** Opening Recorded data block **

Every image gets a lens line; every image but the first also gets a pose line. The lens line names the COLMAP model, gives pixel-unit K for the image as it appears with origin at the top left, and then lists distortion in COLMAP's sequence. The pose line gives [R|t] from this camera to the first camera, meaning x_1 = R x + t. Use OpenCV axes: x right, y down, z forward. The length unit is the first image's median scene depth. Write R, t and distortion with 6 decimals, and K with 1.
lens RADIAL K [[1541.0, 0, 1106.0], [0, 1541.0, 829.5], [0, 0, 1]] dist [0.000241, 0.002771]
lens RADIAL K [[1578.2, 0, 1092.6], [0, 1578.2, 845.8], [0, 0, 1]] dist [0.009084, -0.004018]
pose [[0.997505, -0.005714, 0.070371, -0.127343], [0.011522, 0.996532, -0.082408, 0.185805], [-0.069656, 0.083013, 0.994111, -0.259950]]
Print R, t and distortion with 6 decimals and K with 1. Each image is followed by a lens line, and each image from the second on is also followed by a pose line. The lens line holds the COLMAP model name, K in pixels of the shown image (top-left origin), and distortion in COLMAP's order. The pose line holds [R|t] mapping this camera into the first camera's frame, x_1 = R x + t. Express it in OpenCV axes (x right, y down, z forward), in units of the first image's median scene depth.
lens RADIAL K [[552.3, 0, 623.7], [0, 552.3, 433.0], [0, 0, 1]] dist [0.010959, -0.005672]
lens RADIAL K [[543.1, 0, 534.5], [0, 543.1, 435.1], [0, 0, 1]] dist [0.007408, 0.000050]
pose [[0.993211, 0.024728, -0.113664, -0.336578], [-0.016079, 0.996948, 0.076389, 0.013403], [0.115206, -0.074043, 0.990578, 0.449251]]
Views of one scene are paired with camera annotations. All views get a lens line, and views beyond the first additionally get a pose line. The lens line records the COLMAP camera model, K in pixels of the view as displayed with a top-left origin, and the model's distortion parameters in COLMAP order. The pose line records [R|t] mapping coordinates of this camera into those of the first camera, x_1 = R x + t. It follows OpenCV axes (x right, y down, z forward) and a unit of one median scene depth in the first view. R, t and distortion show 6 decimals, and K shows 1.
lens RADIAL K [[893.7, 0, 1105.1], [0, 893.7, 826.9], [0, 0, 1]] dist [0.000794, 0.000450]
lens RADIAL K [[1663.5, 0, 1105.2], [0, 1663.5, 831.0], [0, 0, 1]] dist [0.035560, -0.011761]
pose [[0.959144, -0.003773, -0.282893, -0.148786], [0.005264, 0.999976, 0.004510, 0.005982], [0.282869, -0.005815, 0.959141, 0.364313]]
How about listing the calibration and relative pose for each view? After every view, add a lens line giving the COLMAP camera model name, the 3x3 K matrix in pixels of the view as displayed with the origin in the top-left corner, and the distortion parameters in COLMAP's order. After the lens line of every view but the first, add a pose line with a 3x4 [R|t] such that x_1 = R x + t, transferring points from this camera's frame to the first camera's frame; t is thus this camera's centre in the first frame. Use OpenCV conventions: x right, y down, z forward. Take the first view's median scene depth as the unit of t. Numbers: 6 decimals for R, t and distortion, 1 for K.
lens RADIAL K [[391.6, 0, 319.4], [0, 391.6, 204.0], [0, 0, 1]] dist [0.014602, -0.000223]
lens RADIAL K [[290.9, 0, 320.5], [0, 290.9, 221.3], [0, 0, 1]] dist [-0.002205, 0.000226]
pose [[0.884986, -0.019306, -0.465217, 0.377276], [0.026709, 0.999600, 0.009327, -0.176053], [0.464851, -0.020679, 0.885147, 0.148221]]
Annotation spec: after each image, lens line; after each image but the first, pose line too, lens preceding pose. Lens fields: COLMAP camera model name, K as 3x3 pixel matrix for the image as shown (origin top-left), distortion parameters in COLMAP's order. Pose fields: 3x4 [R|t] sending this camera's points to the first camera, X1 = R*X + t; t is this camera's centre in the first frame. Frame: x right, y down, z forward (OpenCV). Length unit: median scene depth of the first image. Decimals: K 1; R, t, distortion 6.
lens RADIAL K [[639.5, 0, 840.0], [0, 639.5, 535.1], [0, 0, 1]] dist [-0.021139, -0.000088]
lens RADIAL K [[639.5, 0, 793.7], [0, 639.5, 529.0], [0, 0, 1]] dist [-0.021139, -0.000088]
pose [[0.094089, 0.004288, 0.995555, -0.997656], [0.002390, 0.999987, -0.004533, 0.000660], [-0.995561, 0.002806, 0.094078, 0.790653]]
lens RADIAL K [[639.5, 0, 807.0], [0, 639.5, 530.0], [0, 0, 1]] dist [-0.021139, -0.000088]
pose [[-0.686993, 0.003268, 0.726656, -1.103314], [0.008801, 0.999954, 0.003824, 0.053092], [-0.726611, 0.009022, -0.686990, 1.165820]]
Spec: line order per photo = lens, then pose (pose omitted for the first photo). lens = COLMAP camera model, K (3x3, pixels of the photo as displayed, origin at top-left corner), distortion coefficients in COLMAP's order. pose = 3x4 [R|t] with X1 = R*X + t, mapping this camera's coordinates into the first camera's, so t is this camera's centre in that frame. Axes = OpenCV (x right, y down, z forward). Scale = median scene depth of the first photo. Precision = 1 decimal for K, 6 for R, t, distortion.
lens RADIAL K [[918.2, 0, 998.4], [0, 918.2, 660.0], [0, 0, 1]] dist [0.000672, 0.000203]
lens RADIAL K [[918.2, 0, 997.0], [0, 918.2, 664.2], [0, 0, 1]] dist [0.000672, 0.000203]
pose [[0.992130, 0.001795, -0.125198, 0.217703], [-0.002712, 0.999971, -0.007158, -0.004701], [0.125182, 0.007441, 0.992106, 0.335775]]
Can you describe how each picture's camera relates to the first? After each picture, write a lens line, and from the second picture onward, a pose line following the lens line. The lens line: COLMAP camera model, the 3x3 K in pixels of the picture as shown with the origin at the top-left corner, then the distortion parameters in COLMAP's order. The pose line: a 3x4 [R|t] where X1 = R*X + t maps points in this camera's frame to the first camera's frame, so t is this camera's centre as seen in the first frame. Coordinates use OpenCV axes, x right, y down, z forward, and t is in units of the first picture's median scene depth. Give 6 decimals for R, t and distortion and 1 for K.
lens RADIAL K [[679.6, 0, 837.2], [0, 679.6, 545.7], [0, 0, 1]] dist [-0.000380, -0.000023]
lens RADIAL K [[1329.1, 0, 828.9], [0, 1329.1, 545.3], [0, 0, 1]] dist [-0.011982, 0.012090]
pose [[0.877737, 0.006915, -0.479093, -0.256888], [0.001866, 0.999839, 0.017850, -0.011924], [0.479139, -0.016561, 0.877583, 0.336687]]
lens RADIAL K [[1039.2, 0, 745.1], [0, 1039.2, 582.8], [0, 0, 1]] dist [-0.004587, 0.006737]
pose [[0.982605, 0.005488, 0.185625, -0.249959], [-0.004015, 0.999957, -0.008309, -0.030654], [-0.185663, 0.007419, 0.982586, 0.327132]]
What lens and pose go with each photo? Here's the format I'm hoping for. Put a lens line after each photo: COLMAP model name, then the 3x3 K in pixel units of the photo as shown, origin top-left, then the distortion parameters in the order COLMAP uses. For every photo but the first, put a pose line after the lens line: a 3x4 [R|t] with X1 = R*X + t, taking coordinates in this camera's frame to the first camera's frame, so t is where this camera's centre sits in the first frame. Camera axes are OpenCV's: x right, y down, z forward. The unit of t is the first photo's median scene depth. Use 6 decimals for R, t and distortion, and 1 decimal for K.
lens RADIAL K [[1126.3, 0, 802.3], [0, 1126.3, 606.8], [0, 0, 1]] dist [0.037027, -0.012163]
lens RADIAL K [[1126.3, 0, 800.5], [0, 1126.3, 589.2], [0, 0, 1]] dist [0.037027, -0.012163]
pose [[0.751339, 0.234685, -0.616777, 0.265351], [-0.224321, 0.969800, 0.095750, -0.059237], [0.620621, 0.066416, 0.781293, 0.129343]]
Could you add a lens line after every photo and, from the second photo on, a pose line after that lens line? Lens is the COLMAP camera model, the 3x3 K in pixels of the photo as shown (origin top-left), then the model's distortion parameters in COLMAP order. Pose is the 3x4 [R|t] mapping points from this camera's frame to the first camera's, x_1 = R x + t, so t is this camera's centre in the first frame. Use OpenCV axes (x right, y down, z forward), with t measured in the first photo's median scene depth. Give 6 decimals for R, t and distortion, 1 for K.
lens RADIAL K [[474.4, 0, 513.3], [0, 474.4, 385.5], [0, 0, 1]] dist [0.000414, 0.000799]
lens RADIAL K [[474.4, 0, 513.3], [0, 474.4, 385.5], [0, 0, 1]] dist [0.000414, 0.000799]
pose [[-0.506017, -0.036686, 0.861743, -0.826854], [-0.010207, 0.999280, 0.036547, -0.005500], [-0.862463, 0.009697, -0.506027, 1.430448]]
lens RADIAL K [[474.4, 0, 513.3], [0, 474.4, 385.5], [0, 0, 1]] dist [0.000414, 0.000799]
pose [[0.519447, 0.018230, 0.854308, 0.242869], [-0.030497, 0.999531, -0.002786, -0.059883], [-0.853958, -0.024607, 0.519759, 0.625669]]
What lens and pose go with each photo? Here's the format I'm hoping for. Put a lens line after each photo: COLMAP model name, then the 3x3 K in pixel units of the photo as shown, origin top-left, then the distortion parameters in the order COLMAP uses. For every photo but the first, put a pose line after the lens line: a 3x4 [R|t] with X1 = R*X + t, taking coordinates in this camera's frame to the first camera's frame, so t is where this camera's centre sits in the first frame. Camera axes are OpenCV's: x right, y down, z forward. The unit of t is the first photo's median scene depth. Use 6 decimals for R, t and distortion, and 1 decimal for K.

** Closing Recorded data block **

Task brief — Write out the lines above exactly, but only from the one containing "Could you add" through the last one.

Answer box —
Could you add a lens line after every photo and, from the second photo on, a pose line after that lens line? Lens is the COLMAP camera model, the 3x3 K in pixels of the photo as shown (origin top-left), then the model's distortion parameters in COLMAP order. Pose is the 3x4 [R|t] mapping points from this camera's frame to the first camera's, x_1 = R x + t, so t is this camera's centre in the first frame. Use OpenCV axes (x right, y down, z forward), with t measured in the first photo's median scene depth. Give 6 decimals for R, t and distortion, 1 for K.
lens RADIAL K [[474.4, 0, 513.3], [0, 474.4, 385.5], [0, 0, 1]] dist [0.000414, 0.000799]
lens RADIAL K [[474.4, 0, 513.3], [0, 474.4, 385.5], [0, 0, 1]] dist [0.000414, 0.000799]
pose [[-0.506017, -0.036686, 0.861743, -0.826854], [-0.010207, 0.999280, 0.036547, -0.005500], [-0.862463, 0.009697, -0.506027, 1.430448]]
lens RADIAL K [[474.4, 0, 513.3], [0, 474.4, 385.5], [0, 0, 1]] dist [0.000414, 0.000799]
pose [[0.519447, 0.018230, 0.854308, 0.242869], [-0.030497, 0.999531, -0.002786, -0.059883], [-0.853958, -0.024607, 0.519759, 0.625669]]
What lens and pose go with each photo? Here's the format I'm hoping for. Put a lens line after each photo: COLMAP model name, then the 3x3 K in pixel units of the photo as shown, origin top-left, then the distortion parameters in the order COLMAP uses. For every photo but the first, put a pose line after the lens line: a 3x4 [R|t] with X1 = R*X + t, taking coordinates in this camera's frame to the first camera's frame, so t is where this camera's centre sits in the first frame. Camera axes are OpenCV's: x right, y down, z forward. The unit of t is the first photo's median scene depth. Use 6 decimals for R, t and distortion, and 1 decimal for K.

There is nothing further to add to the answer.